AU Optronics Corp. (AU Optronics) has reported revenues of TWD423.9 billion for the year 2008, down 11.7%, compared with the revenues in the previous year-end. It has also reported a net income of TWD21.6 billion, or TWD2.5 per share, for the year 2008.
AU Optronics has announced unaudited results for fourth quarter of 2008 and the fiscal 2008. For the fourth quarter ended December 31, 2008, AUO posted consolidated revenue of TWD59,750 million ($1.8 billion), net loss of TWD26,595 million ($812 million), attributable to equity holders of the parent company TWD26, 565 million ($811 million), and basic LPS TWD3.12 per common share ($0.95 per ADR unit).
Fourth Quarter Result Highlights:
AUO reported the following unaudited consolidated results for the fourth quarter:
Revenue decreased by 42.6% Q-o-Q to TWD59.8 billion.

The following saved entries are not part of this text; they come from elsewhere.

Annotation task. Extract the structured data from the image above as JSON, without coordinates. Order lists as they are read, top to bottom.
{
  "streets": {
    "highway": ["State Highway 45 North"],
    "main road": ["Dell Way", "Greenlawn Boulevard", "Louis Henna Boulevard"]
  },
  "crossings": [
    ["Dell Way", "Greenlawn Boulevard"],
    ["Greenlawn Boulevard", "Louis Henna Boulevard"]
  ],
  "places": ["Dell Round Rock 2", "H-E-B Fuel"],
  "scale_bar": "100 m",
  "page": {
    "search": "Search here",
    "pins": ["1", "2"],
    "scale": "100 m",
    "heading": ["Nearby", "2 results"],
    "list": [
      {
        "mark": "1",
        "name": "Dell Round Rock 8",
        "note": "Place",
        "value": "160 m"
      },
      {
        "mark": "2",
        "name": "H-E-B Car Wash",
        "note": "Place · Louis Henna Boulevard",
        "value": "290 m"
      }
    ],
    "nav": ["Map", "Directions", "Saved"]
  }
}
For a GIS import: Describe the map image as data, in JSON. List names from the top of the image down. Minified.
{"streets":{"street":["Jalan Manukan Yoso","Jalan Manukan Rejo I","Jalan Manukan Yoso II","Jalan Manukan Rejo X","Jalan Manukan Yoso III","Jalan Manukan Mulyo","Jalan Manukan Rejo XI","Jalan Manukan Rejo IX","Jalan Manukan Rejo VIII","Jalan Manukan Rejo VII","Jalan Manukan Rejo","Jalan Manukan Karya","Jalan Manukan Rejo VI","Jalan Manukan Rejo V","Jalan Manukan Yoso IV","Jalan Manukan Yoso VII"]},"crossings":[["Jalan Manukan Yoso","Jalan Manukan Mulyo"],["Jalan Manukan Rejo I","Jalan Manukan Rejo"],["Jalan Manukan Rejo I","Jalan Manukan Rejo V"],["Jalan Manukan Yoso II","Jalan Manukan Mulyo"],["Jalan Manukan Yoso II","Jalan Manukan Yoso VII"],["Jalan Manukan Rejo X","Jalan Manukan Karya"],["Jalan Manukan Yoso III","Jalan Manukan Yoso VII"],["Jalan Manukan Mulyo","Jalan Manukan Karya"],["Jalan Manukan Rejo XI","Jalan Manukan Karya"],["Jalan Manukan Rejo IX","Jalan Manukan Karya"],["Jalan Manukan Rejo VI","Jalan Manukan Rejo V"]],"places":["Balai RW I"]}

Net loss of TWD26.6 billion.
Basic LPS of TWD3.12 per common share.
Gross loss of 35%.
Operating loss of 44.3%.
Full Year Result Highlights:
AUO reported the following consolidated results for the full year:
Gross margin of 13.1%
Operating margin of 7.2%
“Due to continued repercussion caused by the global financial crisis and sluggish market demands, the shipments of large-sized panels in 4Q2008 resulted in 27% Q-o-Q decrease, with average selling price down by 28%. Meanwhile, the shipments of small- and medium-sized panels were also down by 23% comparing with previous quarter. Nevertheless, these numbers are in line with the Company’s revised 4Q2008 guidance,” said Max Cheng, vice president and chief financial officer of AUO, “Following the Company’s longstanding operation practice of not storing inventories, the Company has adopted the newly enacted Statement of Financial Accounting Standards (SFAS) No. 10, also known as accounting standard No. 10, since 4Q2008. Impacted by gross loss and low loading rate, the net loss in 4Q was higher than it was anticipated. But the net value of inventories has reduced to TWD23.6 billion, a substantial 40.8% Q-o-Q drop. The Inventory Turnover Days had also reduced to 36 days in 4Q from 40 days in 3Q, which had further strengthened the Company’s effective management over its inventory.”
“The Company was able to manage its Net Debt to Equity Ratio in a reasonable scale, despite the increase from 19.0% in 3Q to 26.5% in 4Q. In terms of overall result in 2008, the Company was able to post 13.1% consolidated Gross Margin, as well as 7.2% Operating Margin amid the global economic downturn that has impeded all sectors around the world,” added Cheng, “In 2009, AUO is to carefully manage its Capital Expenditure and continue to maintain a cautious position in terms of its capacity input in accordance with market demands. Furthermore, the Company is to continue strengthening its Research and Development efforts, as well as seeking innovative methods to improve its manufacturing processes, in a bid to enhance its long term competitiveness and to ensure its best readiness in coping with future business opportunities when the cycle turns positively.”